Because brain-fade happens.  Action pistol shooters jokingly refer to the timers we use as “brain cell destroyers”; the joke being when the buzzer goes off you forget your whole plan.  Stress is wicked difficult thing to manage, and taking classes that induce stress or competing in a simulated stress environment are ways to ameliorate that problem.

6 Comments

  1. If you can’t do it right ten times out of ten in practice, whatever mistake you made on the runs where you screwed it up in practice will be the same mistake you make when it counts.

  2. Stress! Yes this is why the US Army does so well at war because we practice CAIOS on a DAILY basis, i.e. ‘SNAFU’ BOHECA’ FUBAR’………..

  3. We call the timer the “nuralizer” That beep goes off and your brain falls out on the ground.

    On a slight tangent I just wrote something on teaching yourself to not hesitate to take action, titled “The old lady is just the training aid.” at my blog http://223fmj.blogspot.com it’s meant to be kind of funny, but came about after a discussion with friends about the “bystander effect” and why people hesitate to act.

  4. Oh yes, the timer. Many a time I’ve gone to the line all ready and everything planned out perfectly and when that buzzer goes off I realize my brain just went back to bed and pulled the covers over it’s head and put a Do Not Disturb sign on the door. Of course the more you want to do well on a certain stage or at a certain match, the worse the brain fade usually is.

  5. My last brain melt, I forgot how many shots per target on the last string of the first stage of the IDPA classifier. I gave the SO the deer in the headlights look, said “Gah, I hope this works!” and then put shots into the targets tactical sequence style for some reason.

  6. So right.

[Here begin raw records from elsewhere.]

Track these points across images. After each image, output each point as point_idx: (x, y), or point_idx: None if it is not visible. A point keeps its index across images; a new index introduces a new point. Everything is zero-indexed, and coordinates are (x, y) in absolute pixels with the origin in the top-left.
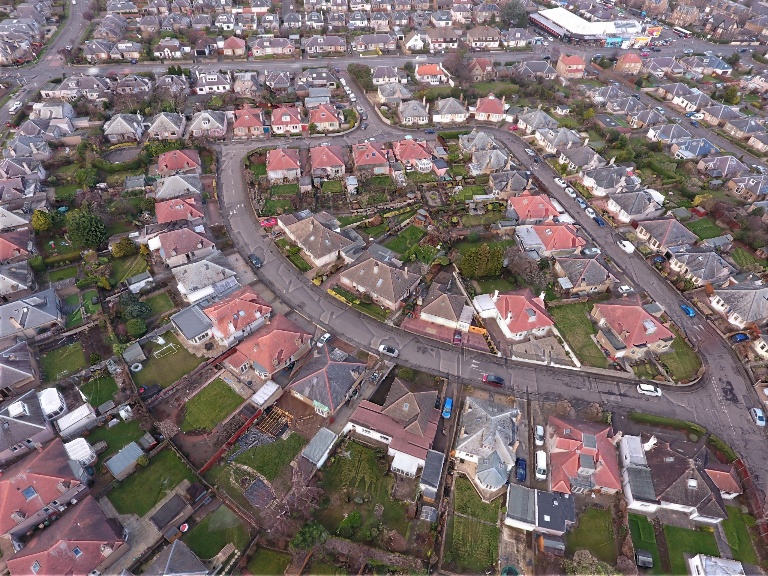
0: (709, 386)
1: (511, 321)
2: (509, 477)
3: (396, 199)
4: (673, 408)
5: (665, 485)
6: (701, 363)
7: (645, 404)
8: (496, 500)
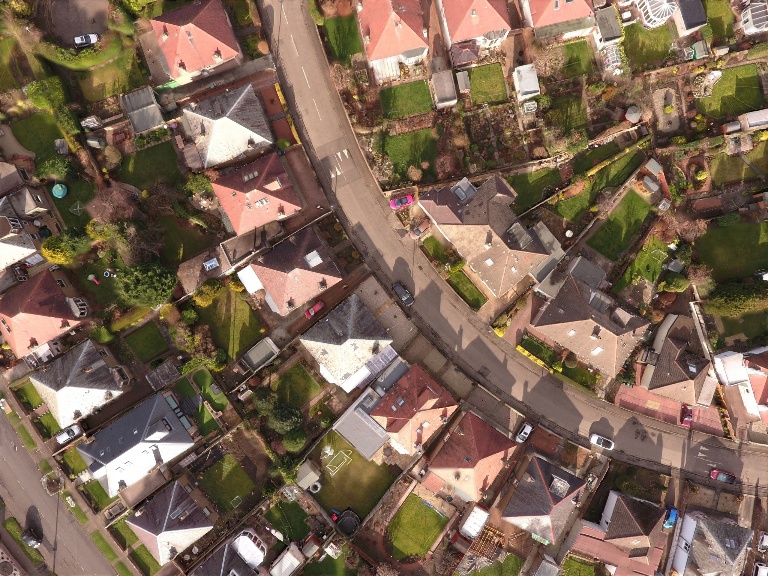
0: None
1: None
2: None
3: (608, 130)
4: None
5: None
6: None
7: None
8: None
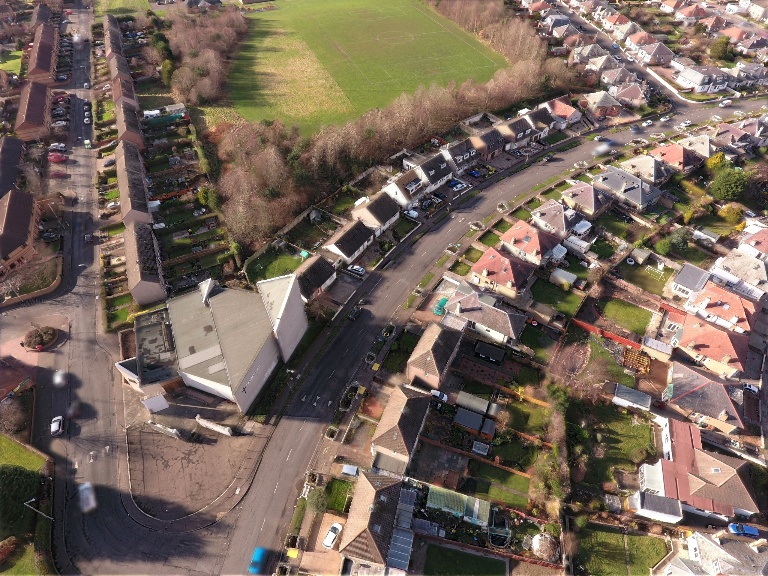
0: None
1: None
2: None
3: None
4: None
5: None
6: None
7: None
8: None
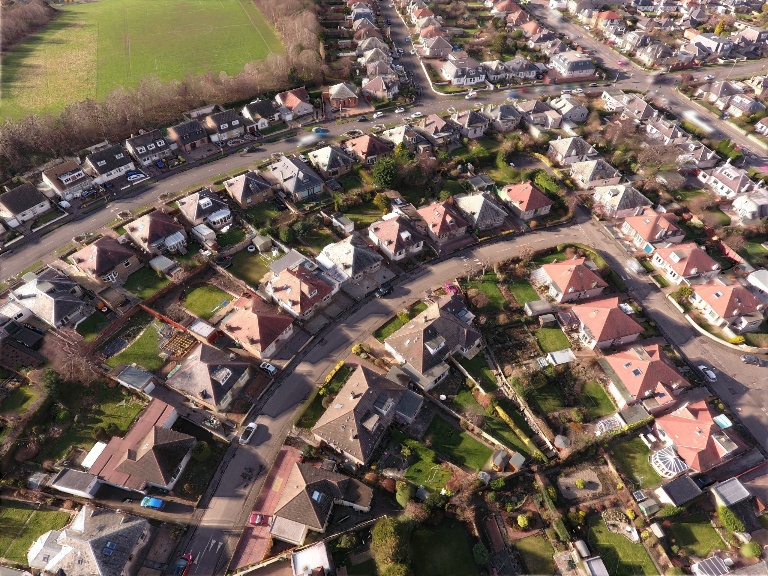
0: None
1: None
2: None
3: None
4: None
5: None
6: None
7: None
8: None
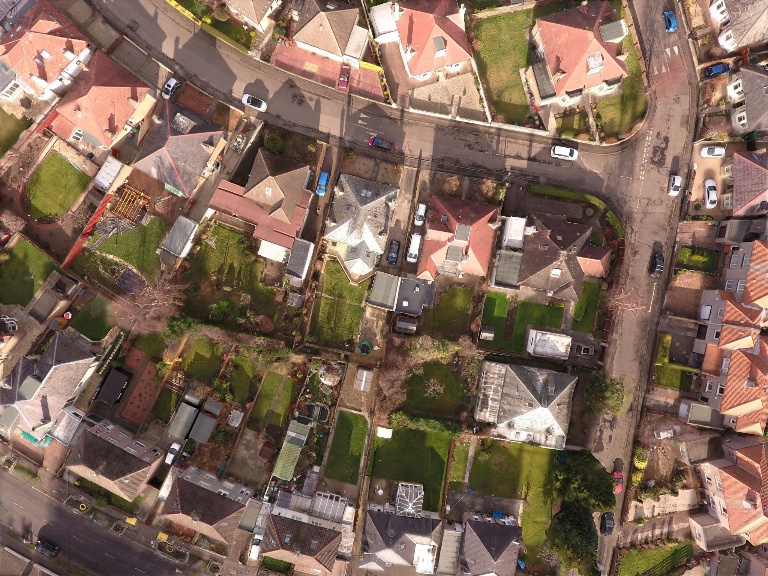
0: (640, 145)
1: (412, 56)
2: (380, 260)
3: None
4: (583, 175)
5: (530, 273)
6: (645, 112)
7: (553, 171)
8: (364, 282)
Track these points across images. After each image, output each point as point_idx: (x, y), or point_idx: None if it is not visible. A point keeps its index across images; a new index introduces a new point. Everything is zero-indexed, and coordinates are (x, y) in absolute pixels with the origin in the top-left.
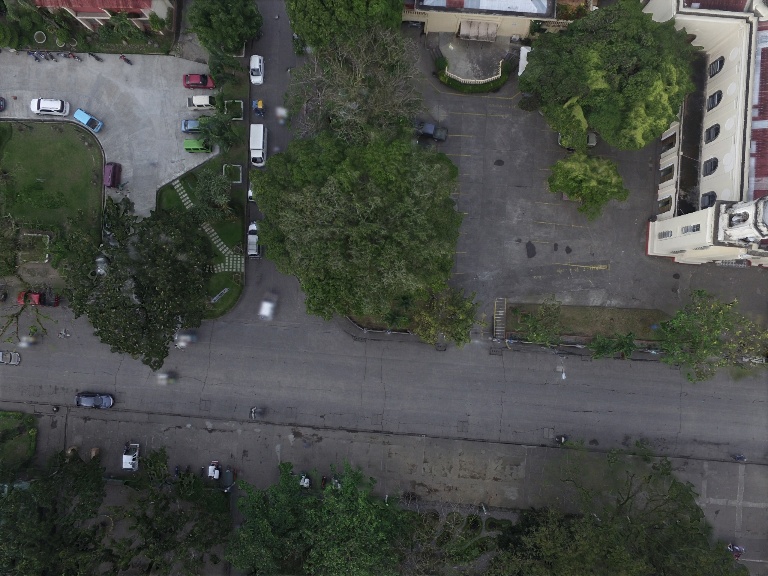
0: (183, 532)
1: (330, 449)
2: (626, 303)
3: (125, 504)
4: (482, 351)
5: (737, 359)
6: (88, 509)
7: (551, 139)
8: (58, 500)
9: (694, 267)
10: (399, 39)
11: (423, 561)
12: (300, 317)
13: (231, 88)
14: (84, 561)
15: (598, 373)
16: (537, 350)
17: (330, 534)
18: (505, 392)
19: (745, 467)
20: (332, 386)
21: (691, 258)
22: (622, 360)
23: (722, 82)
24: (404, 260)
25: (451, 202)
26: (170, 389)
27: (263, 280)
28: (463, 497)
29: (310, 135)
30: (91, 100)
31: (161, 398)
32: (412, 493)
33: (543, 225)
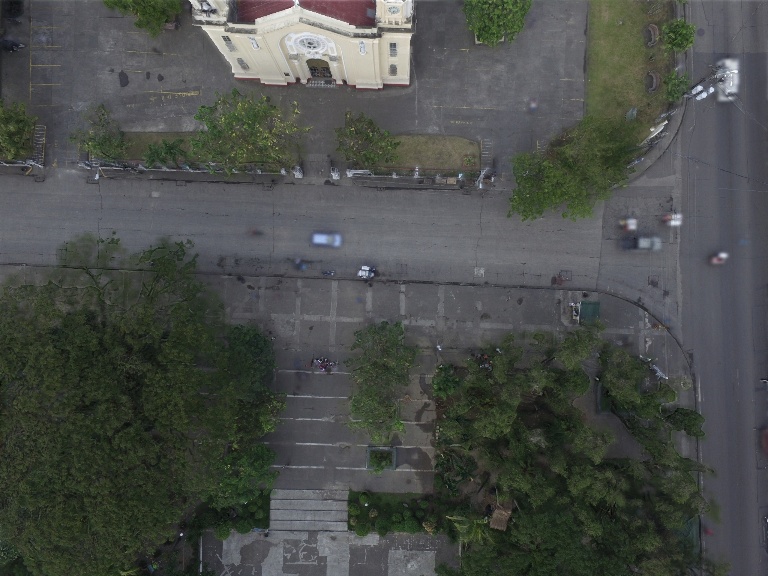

David Blinder, at Personal Defense Training, http://www.personaldefensetraining.com/, offers a course he calls “The Test.” The Test is a set of scenarios David has set up with the help of “aggressors,” Students run with scenarios with simunitions.
    Your two-handed grip, perfect stance training time is of little use.
    In some scenarios, you don’t shoot at all–or at least you shouldn’t.

    It’s funny how your cool dissipates in seconds and flops around on the ground.

    David does these outside of Atlanta.
    Thanks, David, if you’re reading. Eye-opener course.